Using intracellular and extracellular recordings in rat hippocampal slices, we have investigated the interactions between the quisqualate metabotropic receptor (Q(p)) and currents mediated by N-methyl-D-aspartate (NMDA) and alpha-amino-3-hydroxy-5-methyl-4-isoxazole propionic acid (AMPA). We found that trans-(t)-l-amino-1,3-cyclopentanedicarboxylic acid (trans-ACPD) and 1S,3R-aminocyclopentane-1,3-dicarboxylic acid (lS,3R-ACPD) potentiated NMDA but not AMPA-mediated currents. Intracellular injections of selective protein kinase C inhibitors prevented the up-regulation of the NMDA response. The physiological consequence of the up-regulation by ACPD of the NMDA response on the threshold of long-term potentiation induction was tested.

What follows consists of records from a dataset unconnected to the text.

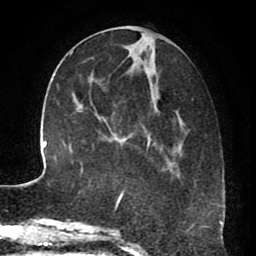
Breast MRI (dynamic contrast-enhanced), one axial slice. Slice 27 of 80 in the series (ordered by position). Cropped to one breast. Dynamic contrast-enhanced series, time point 2 of 8 at this slice position (early post-contrast). 1.5 T. TE 2.6 ms, TR 5.6 ms. 2 mm slice thickness. 256 × 256 image matrix, field of view 170 × 170 mm. Female patient.
Structures marked on this image (semi-automatically segmented with operator editing):
- enhancing-tissue mask used for the functional tumour volume (all voxels passing the contrast-enhancement thresholds inside the analysis volume; usually the tumour): bounding box <115,99,193,211> (left, top, right, bottom; pixels)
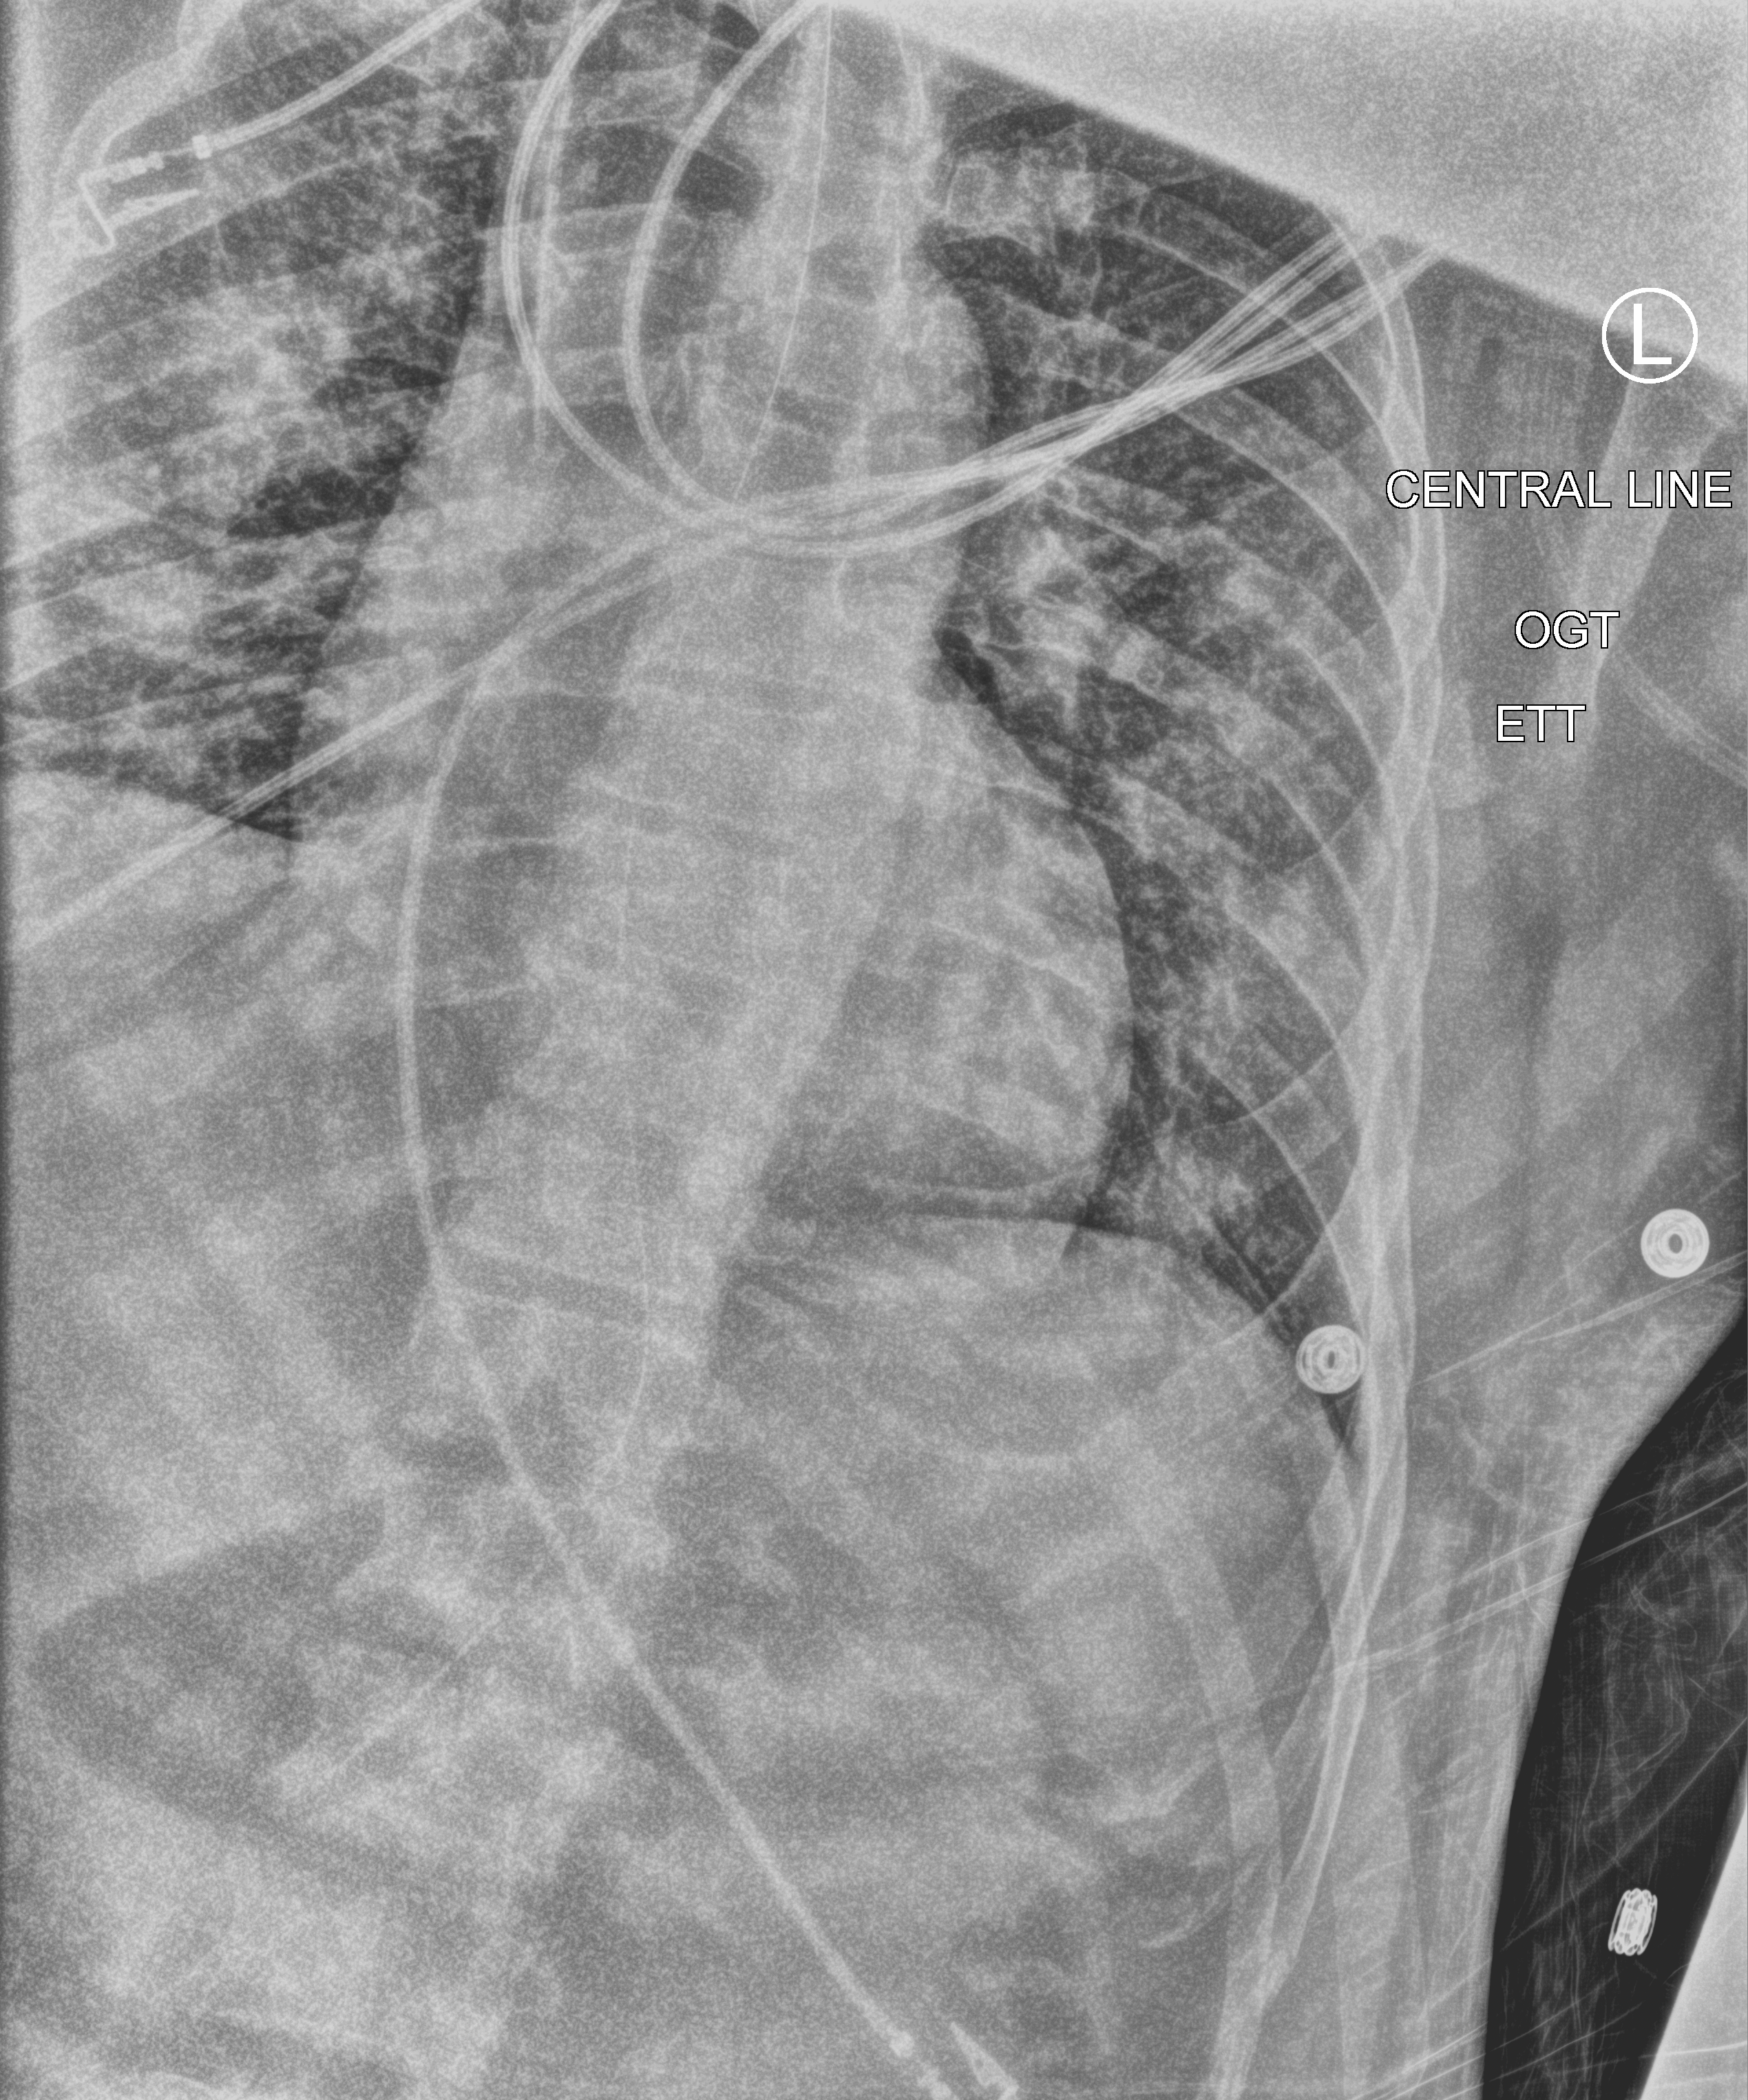
Portable chest radiograph, anteroposterior (AP) projection. Patient hospitalised with COVID-19; male, aged 18–59 years.
Admission-level facts for this patient (not findings on this image; timing relative to this image not recorded): mechanically ventilated during this hospital stay: yes; admitted to intensive care during this hospital stay: no.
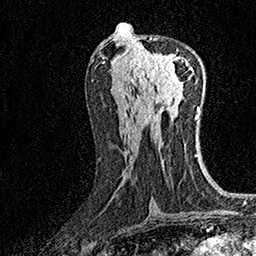
Breast MRI (dynamic contrast-enhanced), one axial slice; slice 72 of 160 in the series (ordered by position); cropped to one breast; dynamic contrast-enhanced series, time point 2 of 7 at this slice position (early post-contrast); 1.5 T; TE 3.5 ms, TR 7.2 ms; 1 mm slice thickness; 256 × 256 image matrix, field of view 165 × 165 mm. Female patient.
Structures marked on this image (semi-automatic segmentation, software-assisted and operator-edited):
- enhancing-tissue mask used for the functional tumour volume (all voxels passing the contrast-enhancement thresholds inside the analysis volume; usually the tumour): bounding box <136,38,189,81> (left, top, right, bottom; pixels)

We found that a subthreshold train of electrical stimulation that produced short-term potentiation generated long-term potentiation when coupled with ACPD application, an effect which was not produced by AMPA or NMDA. This effect was blocked by an inhibitor of protein kinase C. These results demonstrate for the first time that one subtype of glutamate receptor (Q(p)) can regulate another subtype of glutamate receptor (NMDA) through the activation of protein kinase C. Our results also suggest that the NMDA receptor is regulated by protein kinase C, and that the intracellular level of protein kinase C may determine the threshold for induction of long-term potentiation.